The Celebration (Festen is its original Danish title) encapsulates the dizzying innovation and creativity the 1990s afforded the independent filmmaker. Thomas Vinterberg and his crew shot the feature on the emerging medium of digital video, using a tiny handheld camcorder. This is also the first Dogme 95 movie, which meant it adhered to a set of rules. They are:1

  • Shooting must be done on location. Props and sets must not be brought in.
  • The sound must never be produced apart from the images or vice versa. (Music must not be used unless it occurs where the scene is being shot.)
  • The camera must be hand-held.
  • The film must be in colour. Special lighting is not acceptable.
  • Optical work and filters are forbidden.
  • The film must not contain superficial action. (Murders, weapons, etc. must not occur.)
  • Temporal and geographical alienation are forbidden. (That is to say that the film takes place here and now.)
  • Genre movies are not acceptable.
  • The film format must be Academy 35 mm.
  • The director must not be credited.  

Are these rules stifling? Obstructing? If The Celebration is proof, the answer is a resounding no.
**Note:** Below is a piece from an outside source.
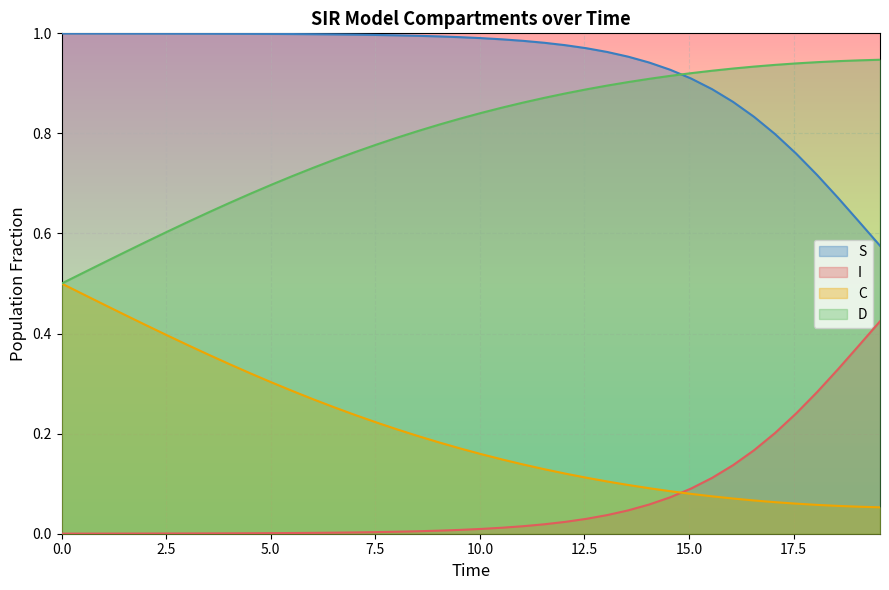

List the series in order of their overall mean, highest first.

S, D, C, I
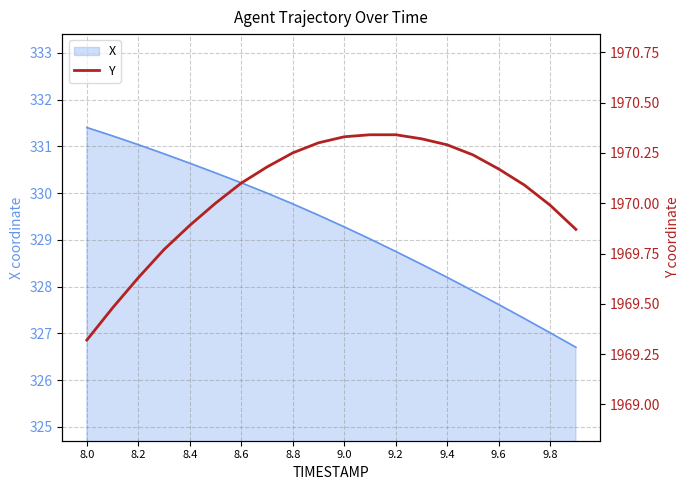

At which label does X reach its peak?

8.0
No doubt because Vinterberg intended to make a Dogme film, he chose to use a mini DV camera. That choice changed the look of cinema, offering a fuzzier image but allowing more creative handheld shots. The sound is also raw, with voices echoing off the walls in the spacious hotel where the movie takes place. And perhaps in defiance of the “chastity” Dogme 95 promotes, there is a hallucination in The Celebration that is masterfully conceived, lit by the flame of a temperamental cigarette lighter.
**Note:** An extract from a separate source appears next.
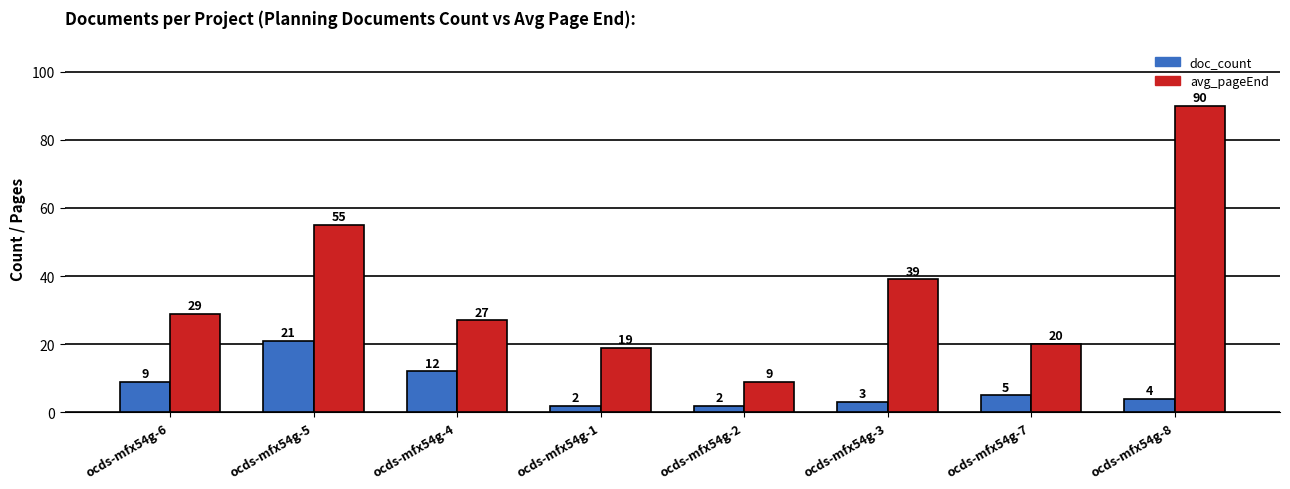

What is the sum of the avg_pageEnd values at ocds-mfx54g-4 and ocds-mfx54g-7?

47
The real reason The Celebration works (and the reason it received a 15-minute ovation and the Jury Prize at Cannes) is the acting and the story. I have written before how only actors matter—they are the bearers of pathos in a film. Hire a workmanlike director and a middling cinematographer, but if your cast shines, you have yourself a good movie. Not so the other way around. (Of course, it helps to have all the pieces—Anthony Dod Mantle, who won an Oscar for Slumdog Millionaire, shot The Celebration in glorious 720i mini DV.)

The story is also riveting. As extended family gather to celebrate a patriarch’s 60th birthday, Christian decides this is the time to reveal how he and his twin sister were sexually abused by their father the patriarch—this hidden abuse drove his twin to her recent suicide. There is confusion, doubt, denial, recriminations, and revelations. The drama is so intense, the viewer eventually forgets about the TV-like picture and focuses on the players. I remember seeing this in the Laemmle in West L.A., curiously scrutinizing the video-film transfer to see if this was indeed the future of cinema. It wasn’t long before my study ceased and I settled in to enjoy the movie.

Digital video is now the norm for indie moviemakers. It’s opened up a world of possibilities without the punishing costs of film stock and lab work. But I fear modern filmmakers often lean too hard into papering over their lacks instead of leaning into them. Do a web search for “how to make my digital video look like film” and you’ll find a wealth of technical articles on gamma and color profiles. That’s not art; it’s engineering. Adjust your black levels, sure, but not at the expense of immediacy of emotion.

As well, Dogme 95 has been criticized as unnecessary artifice, but I appreciate the sometimes-need to think about filmcraft we take for granted. Why are you making a genre film? Why did you introduce a gun into the scene and is there another way you can advance the action? In The Celebration, Dogme 95 freed Vinterberg from conventional camera placements and opened him up to some innovative movements. To be sure, Vinterberg flouted the rules a few times—Helene discovers her sister’s suicide note by following arrows drawn on the ceiling by the filmmakers and Vinterberg confessed to masking a window at one point. Rules are made to be broken, but they’re also made to make one think on why they exist in the first place. We’re in an era of both overabundant dross and boundless creativity in cinema. Vinterberg and The Celebration were at the beginning of that.